Throughout history, governments have used "sumptuary laws" to restrict people from excessive luxury or extravagance – an advanced form of the nanny state. In China, only the emperor was allowed to wear yellow. In Hawaii, only chiefs could wear feather cloaks or hang whale teeth round their necks. And in 18th- and 19th-century Japan, when merchants became richer than the samurai, laws were passed to stop the former embarrassing the latter by flaunting their swanky threads.

Back in Britain, as the catering industry expanded over the last 150 years, and hotels and restaurants saw strangers mingling and dining under the same roof, the purpose of a dress code changed. You were forbidden to wear, not inappropriately posh clothing, but oafishly downmarket clothing. Restaurateurs knew that the presence of a single wretch in the wrong jerkin and britches could ruin their reputation. Henceforth, people were expected to dress up to dine.
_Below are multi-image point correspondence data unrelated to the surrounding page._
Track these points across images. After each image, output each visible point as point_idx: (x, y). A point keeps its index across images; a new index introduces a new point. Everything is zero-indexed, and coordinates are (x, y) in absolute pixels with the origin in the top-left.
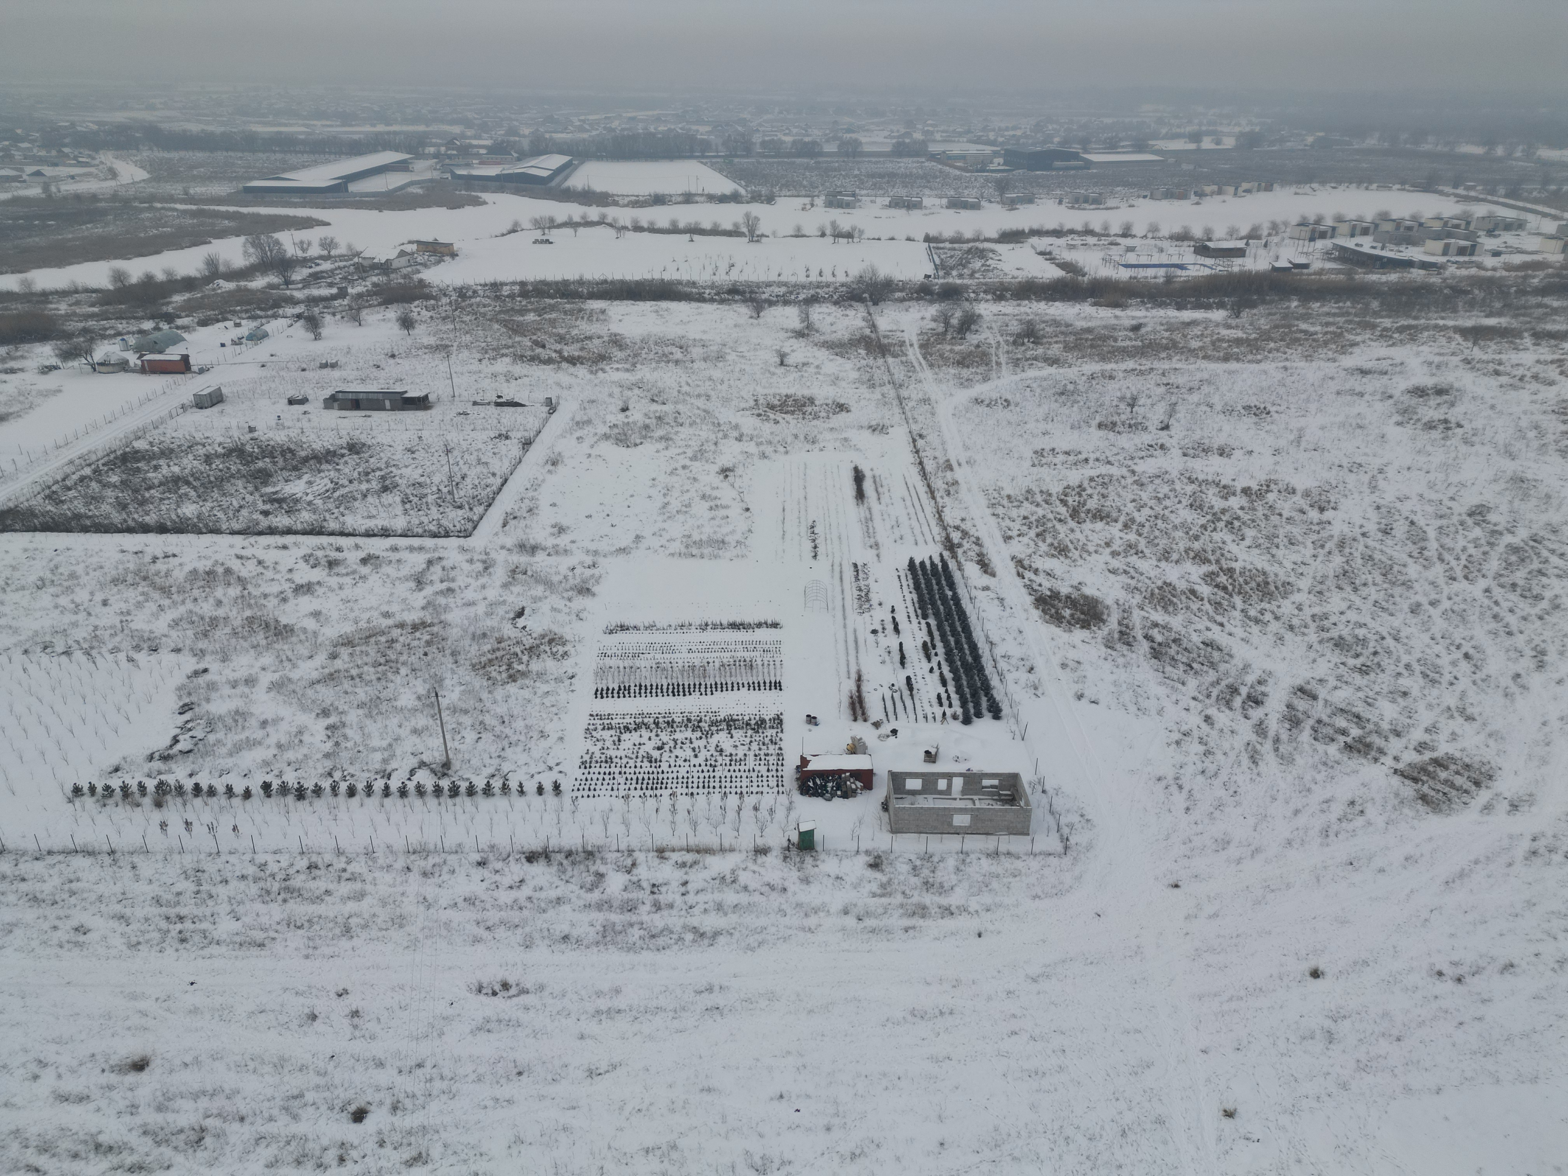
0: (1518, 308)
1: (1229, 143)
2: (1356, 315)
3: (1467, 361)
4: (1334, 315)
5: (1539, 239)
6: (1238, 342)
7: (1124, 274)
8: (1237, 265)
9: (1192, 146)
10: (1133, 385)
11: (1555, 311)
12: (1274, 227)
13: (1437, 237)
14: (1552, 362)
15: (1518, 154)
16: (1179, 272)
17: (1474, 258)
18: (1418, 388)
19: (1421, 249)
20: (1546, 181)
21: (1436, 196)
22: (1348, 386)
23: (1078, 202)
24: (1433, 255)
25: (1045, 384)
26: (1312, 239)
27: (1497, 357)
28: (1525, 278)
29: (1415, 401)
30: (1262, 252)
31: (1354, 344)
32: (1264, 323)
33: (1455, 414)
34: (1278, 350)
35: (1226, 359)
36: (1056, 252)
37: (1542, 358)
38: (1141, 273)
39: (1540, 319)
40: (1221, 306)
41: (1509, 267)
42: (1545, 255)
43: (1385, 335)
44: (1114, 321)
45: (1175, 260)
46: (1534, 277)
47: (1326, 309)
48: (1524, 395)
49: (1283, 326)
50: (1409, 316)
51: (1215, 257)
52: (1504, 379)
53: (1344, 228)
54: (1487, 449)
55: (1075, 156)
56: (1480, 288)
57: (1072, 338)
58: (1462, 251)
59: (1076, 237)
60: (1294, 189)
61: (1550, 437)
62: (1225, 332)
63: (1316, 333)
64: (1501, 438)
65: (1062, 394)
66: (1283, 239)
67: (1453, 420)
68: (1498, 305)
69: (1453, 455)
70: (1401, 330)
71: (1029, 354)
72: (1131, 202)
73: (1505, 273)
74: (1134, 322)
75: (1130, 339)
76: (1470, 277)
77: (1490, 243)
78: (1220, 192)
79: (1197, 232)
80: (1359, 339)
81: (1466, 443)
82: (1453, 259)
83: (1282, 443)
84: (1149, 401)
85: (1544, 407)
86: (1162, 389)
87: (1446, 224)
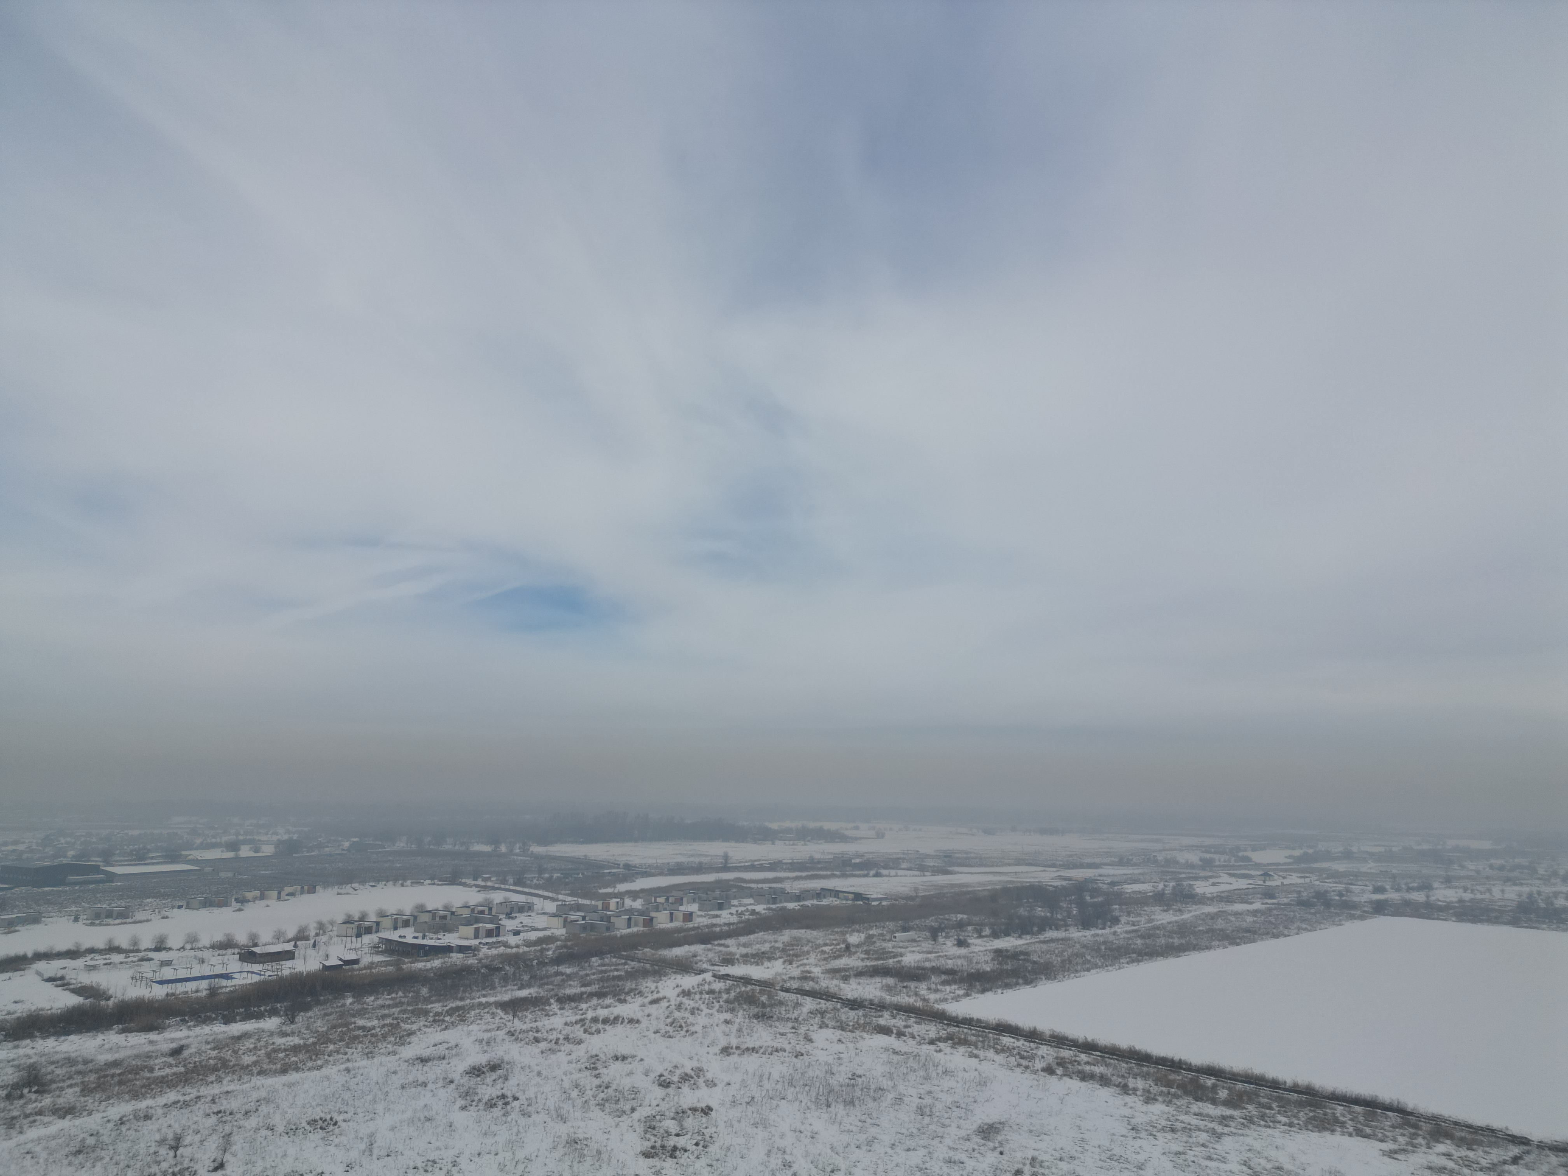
0: (542, 979)
1: (268, 850)
2: (409, 1004)
3: (511, 1034)
4: (389, 1006)
5: (545, 918)
6: (296, 1049)
7: (159, 992)
8: (287, 968)
9: (231, 855)
10: (177, 1121)
11: (570, 977)
12: (321, 926)
13: (468, 923)
14: (576, 1023)
15: (518, 851)
16: (224, 982)
17: (500, 939)
18: (474, 1068)
19: (456, 935)
20: (541, 871)
21: (461, 887)
22: (411, 1078)
23: (99, 918)
24: (467, 939)
25: (53, 1144)
26: (359, 935)
27: (534, 1025)
28: (542, 951)
29: (474, 1081)
30: (311, 952)
31: (411, 1033)
32: (321, 1026)
33: (510, 1088)
34: (338, 1052)
35: (284, 1071)
36: (70, 976)
37: (568, 1020)
38: (180, 988)
39: (560, 986)
40: (274, 1013)
41: (528, 943)
42: (553, 931)
43: (438, 1020)
44: (148, 1048)
45: (219, 970)
46: (548, 950)
47: (380, 1002)
48: (562, 1057)
49: (341, 1026)
50: (456, 998)
51: (263, 963)
52: (543, 1045)
53: (387, 922)
54: (543, 1117)
55: (96, 869)
56: (509, 965)
57: (93, 1077)
58: (490, 933)
59: (97, 956)
60: (336, 889)
61: (589, 1093)
62: (280, 1041)
63: (374, 1028)
64: (551, 1104)
65: (79, 1152)
66: (331, 938)
67: (509, 1094)
68: (526, 977)
69: (515, 1130)
70: (451, 1012)
71: (30, 1108)
72: (164, 913)
73: (526, 949)
74: (174, 1045)
75: (170, 1066)
76: (500, 955)
77: (510, 924)
78: (262, 897)
79: (242, 938)
80: (414, 1027)
81: (523, 1115)
82: (484, 941)
83: (354, 1155)
84: (197, 1138)
85: (579, 1066)
86: (213, 1119)
87: (473, 911)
As the concept of eating out evolved from a fuelling-stop in a tavern to a fancy three-course ritual, the uniform became correspondingly grand. Gentlemen signalled their bona fides by wearing jacket and tie. It was a sign that you were part of the club, and understood the rules.

But since the 1980s, the rules have disappeared. As salaries and house values rose, public conviviality became democratised. Patrons in £300 designer jeans and £80 trainers could no longer be told that they were poorly dressed.

After about 1990, the only places that clung to a dress code were gentlemen's clubs, grand hotels, and events such as Royal Ascot.

Can it be the nosediving economy that's prompted Ramsay's initiative? Will dining out become a special occasion again, requiring us to smarten up? And might we all become more polite with each other when not dressed as if down the pub?

Hmmm. Mr Ramsay could be starting a revolution here. Or, of course, he could just be creating fresh opportunities to yell at people in a restaurant setting.